MAKING SENSE OF THE BITCOIN / BLOCKCHAIN RELATIONSHIP

July 22nd, 2016 9:00 am
making sense of the bitcoin and blockchain Coverage of blockchain technology and blockchain innovation has exploded over the last six months and as a term has become impossible to miss in the mainstream and bitcoin media. Recent investment has received much of the attention as businesses begin to announce funding and research into blockchain applications. The relationship between blockchain technology and Bitcoin can sometimes be taken for granted in the growing coverage, so we hope to provide a clear explanation of the relationship.

Bitcoin as you may already be familiar, refers to the digital currency being bought, sold and spent all over the world, it lets people exchange money outside of the traditional banking model. When you send bitcoin to someone the transaction is confirmed by a distributed network of computers working 24/7. All the information regarding transactions and your current bitcoin balance are stored on this network of computers in a public ledger. This ledger can be viewed by anyone and traces back to the very beginning of bitcoin. It’s the concept of dispersed computers all over the world working together to validate a single record which is Bitcoins major innovation. This ledger is called a blockchain, and as a term not only describes bitcoins network but more broadly refers to the technology itself.

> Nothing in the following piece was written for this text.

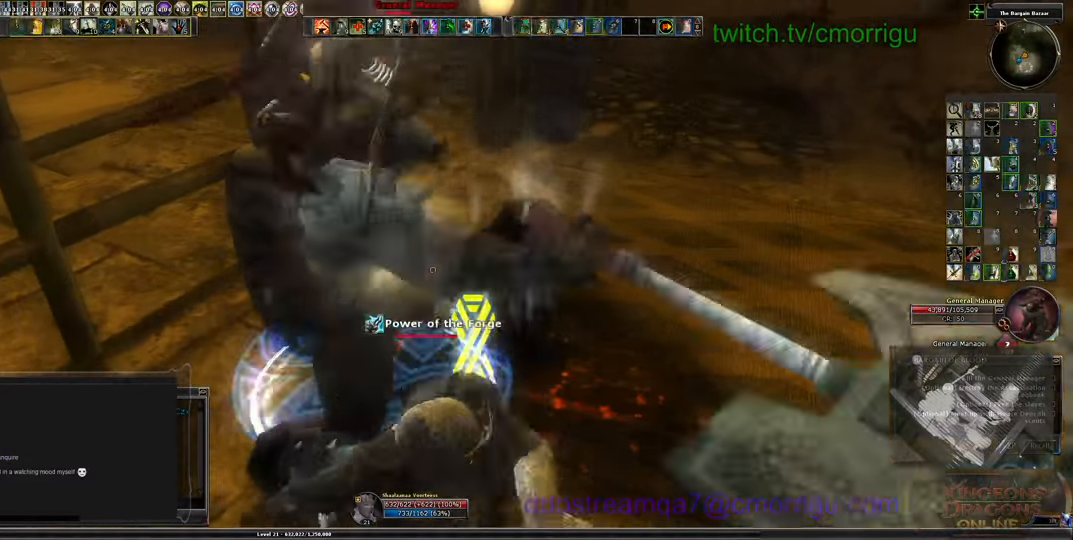
{"keys": [], "events": [[67, "1", "up"]]}
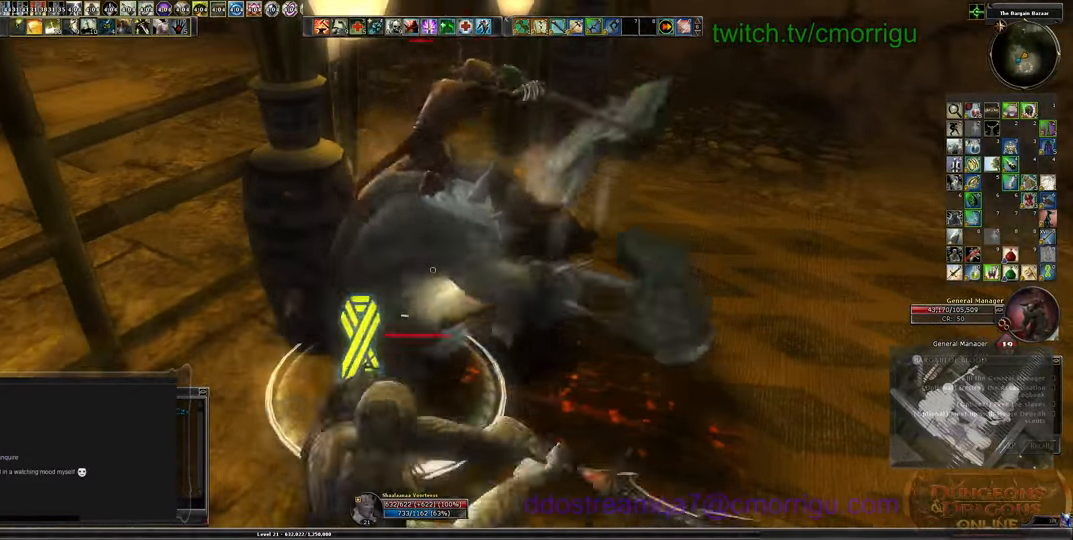
{"keys": [], "events": [[133, "7", "down"], [267, "7", "up"]]}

So, Bitcoin is the asset or currency and blockchain describes the technology that it’s built upon. The two complement each other, Bitcoin relies on the blockchain to make sure a perfect record of bitcoin ownership is kept, and the blockchain relies on bitcoin to make sure the network remains secure and evenly distributed. There must be an incentive for computers to contribute to the network, which as we explained when looking at the recent halving event, comes in the form of a reward paid in bitcoin.

It’s called a blockchain as data is stored in blocks stacked chronologically to form a single chain. The distributed computers working to record and verify the chain must all agree it is correct for a new block to be added, and it's this unique feature that makes blockchain technology so special. A new level of security and protection is now available within the blockchain as it becomes impossible for any single party or computer to alter the history of the chain. The element of trust or faith we normally give to central institutions to keep accurate records can be removed by a model which is instead based on distributed consensus.

Having an incorruptible way to record information, while extremely effective as a method of transferring bitcoin, has many other applications. You may have noticed many of the blockchain announcements revolve around financial institutions and this makes perfect sense when you consider the solution it offers. Banks for example may be interested in using the blockchain principle to manage their own ledgers and settle transactions in a much more efficient and secure way than the current centralised model. The idea can be extended to all types of record keeping, contracts, property deeds or shipping information for example, prompting many to label it a disruptive technology.

The entire field is new and still in the early stages of development, but as an increasing number businesses begin exploring the solutions offered by distributed ledgers you can expect to see the term blockchain feature in the headlines more and more. Hopefully we've helped clear up what has gotten everyone so excited and put bitcoin into perspective. Just remember, the bitcoin you buy and sell is just one application of a broader blockchain innovation.